Task requirements: Copy each line below in which the word "linejoin" occurs.

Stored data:
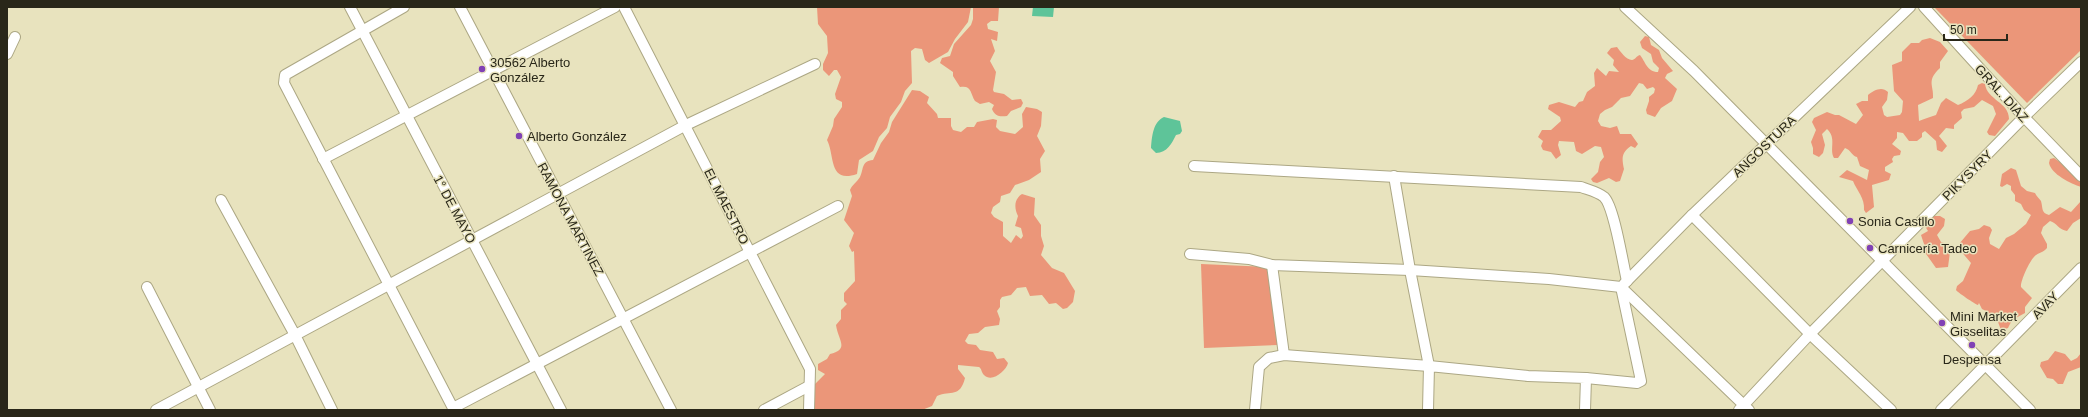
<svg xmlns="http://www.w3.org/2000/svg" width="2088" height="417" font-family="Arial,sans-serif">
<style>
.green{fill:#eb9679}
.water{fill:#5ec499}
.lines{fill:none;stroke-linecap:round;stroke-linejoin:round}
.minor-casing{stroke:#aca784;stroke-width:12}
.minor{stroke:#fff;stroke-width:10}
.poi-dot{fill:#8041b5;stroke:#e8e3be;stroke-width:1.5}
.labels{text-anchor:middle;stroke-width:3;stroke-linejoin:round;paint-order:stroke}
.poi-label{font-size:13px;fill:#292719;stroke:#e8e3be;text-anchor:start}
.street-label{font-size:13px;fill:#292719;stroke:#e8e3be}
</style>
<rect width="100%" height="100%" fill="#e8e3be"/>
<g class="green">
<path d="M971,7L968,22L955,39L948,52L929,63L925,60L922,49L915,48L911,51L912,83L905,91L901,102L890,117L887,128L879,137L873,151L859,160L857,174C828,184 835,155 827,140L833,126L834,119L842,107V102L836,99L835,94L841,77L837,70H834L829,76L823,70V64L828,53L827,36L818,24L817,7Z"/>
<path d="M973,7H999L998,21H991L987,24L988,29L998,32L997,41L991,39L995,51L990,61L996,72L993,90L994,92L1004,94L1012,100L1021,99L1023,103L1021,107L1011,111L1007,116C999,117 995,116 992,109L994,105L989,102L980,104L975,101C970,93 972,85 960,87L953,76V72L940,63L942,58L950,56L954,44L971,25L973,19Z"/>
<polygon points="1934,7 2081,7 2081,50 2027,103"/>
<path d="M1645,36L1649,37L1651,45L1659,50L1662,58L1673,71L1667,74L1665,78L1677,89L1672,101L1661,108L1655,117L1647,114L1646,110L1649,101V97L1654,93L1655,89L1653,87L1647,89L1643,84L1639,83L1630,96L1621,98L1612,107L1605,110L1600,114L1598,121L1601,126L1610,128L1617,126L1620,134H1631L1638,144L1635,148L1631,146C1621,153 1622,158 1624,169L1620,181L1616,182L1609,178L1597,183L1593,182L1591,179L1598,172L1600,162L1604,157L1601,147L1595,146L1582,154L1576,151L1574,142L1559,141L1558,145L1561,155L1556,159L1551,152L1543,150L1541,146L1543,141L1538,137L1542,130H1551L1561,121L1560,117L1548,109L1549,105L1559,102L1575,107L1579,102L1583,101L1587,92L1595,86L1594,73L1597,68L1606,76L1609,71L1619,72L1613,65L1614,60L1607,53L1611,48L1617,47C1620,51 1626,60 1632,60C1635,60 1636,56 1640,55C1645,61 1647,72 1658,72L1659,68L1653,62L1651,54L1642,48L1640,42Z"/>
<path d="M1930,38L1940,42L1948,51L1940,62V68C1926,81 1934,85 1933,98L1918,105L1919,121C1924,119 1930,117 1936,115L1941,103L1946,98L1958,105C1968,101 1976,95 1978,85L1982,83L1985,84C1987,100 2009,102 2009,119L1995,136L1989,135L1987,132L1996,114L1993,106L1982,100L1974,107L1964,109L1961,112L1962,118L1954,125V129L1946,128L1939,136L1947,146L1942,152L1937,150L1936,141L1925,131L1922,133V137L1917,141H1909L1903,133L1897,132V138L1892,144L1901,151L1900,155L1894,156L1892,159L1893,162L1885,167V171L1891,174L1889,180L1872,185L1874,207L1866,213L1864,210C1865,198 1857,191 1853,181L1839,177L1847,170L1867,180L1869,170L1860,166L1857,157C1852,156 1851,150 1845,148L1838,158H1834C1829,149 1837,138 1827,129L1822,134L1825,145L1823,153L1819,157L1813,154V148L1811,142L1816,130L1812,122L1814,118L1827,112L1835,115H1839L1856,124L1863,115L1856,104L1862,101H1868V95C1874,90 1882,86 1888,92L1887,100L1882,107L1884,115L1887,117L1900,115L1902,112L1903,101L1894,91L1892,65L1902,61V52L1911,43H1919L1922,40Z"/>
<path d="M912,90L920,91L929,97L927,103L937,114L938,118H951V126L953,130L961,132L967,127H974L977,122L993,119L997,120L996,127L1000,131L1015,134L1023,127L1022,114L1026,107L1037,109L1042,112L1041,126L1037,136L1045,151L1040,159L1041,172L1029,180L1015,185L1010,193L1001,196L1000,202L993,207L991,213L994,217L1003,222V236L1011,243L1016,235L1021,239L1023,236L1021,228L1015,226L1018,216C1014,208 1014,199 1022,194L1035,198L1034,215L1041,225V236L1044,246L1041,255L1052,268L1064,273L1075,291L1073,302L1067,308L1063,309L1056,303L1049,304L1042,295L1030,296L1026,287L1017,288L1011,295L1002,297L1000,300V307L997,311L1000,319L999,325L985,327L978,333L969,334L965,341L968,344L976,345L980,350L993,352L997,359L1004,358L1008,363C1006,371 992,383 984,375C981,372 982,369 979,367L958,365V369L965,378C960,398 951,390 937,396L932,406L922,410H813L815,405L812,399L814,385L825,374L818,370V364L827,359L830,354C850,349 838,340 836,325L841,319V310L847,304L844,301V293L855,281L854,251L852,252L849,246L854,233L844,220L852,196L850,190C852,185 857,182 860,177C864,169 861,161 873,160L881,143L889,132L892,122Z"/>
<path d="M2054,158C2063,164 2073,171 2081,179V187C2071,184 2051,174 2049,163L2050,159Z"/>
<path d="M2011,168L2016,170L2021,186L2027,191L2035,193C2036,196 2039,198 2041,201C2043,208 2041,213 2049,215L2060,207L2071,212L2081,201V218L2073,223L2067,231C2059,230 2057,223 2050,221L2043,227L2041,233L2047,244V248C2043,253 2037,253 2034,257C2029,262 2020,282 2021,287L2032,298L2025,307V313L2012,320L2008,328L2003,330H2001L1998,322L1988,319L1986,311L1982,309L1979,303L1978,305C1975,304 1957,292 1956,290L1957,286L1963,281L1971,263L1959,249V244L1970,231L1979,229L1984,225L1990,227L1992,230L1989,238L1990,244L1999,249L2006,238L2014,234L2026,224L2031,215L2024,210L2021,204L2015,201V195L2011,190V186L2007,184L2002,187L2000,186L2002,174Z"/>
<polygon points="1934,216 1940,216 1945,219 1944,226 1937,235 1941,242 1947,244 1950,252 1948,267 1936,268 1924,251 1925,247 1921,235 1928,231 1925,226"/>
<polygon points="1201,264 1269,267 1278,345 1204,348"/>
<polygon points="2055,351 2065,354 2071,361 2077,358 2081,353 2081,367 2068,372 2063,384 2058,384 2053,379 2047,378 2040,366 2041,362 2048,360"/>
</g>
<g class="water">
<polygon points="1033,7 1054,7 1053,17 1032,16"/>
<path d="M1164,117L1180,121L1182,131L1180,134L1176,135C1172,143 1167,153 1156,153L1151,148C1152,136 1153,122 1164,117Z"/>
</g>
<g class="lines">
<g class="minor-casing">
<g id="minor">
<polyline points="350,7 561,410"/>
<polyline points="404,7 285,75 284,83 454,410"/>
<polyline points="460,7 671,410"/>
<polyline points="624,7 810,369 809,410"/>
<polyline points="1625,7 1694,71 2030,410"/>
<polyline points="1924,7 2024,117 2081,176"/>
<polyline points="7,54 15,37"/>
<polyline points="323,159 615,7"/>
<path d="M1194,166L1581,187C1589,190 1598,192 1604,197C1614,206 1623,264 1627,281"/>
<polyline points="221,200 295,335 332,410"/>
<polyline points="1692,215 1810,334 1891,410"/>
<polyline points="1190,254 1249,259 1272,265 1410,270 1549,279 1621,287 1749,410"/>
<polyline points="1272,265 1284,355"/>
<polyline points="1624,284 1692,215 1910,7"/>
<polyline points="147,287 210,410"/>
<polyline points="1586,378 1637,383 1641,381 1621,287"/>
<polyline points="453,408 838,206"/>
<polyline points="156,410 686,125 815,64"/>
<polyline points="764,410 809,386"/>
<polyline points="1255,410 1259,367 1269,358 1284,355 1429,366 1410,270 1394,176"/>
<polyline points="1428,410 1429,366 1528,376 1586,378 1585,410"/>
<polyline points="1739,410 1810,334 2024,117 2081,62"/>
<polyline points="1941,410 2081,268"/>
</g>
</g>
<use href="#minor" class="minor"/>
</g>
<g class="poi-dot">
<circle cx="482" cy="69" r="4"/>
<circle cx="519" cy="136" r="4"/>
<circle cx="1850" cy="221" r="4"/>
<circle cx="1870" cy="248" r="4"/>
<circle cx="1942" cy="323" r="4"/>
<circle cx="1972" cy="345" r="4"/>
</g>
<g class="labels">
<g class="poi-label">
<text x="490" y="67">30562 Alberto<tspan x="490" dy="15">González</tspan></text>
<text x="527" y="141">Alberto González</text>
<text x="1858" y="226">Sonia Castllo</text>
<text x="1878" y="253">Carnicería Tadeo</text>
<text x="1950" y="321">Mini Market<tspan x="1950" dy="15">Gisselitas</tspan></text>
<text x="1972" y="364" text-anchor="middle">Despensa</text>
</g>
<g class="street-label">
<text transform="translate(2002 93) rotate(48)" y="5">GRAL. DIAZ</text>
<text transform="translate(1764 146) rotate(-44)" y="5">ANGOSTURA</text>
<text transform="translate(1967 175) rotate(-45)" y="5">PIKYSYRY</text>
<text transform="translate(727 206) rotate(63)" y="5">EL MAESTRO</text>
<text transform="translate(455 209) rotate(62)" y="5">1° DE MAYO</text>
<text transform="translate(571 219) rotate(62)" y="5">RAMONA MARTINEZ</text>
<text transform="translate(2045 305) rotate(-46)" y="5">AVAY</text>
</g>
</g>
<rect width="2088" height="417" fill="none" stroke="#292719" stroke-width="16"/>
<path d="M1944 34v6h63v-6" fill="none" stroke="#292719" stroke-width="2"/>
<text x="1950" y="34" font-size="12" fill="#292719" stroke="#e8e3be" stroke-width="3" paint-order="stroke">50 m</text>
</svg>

Exercise result:
.lines{fill:none;stroke-linecap:round;stroke-linejoin:round}
.labels{text-anchor:middle;stroke-width:3;stroke-linejoin:round;paint-order:stroke}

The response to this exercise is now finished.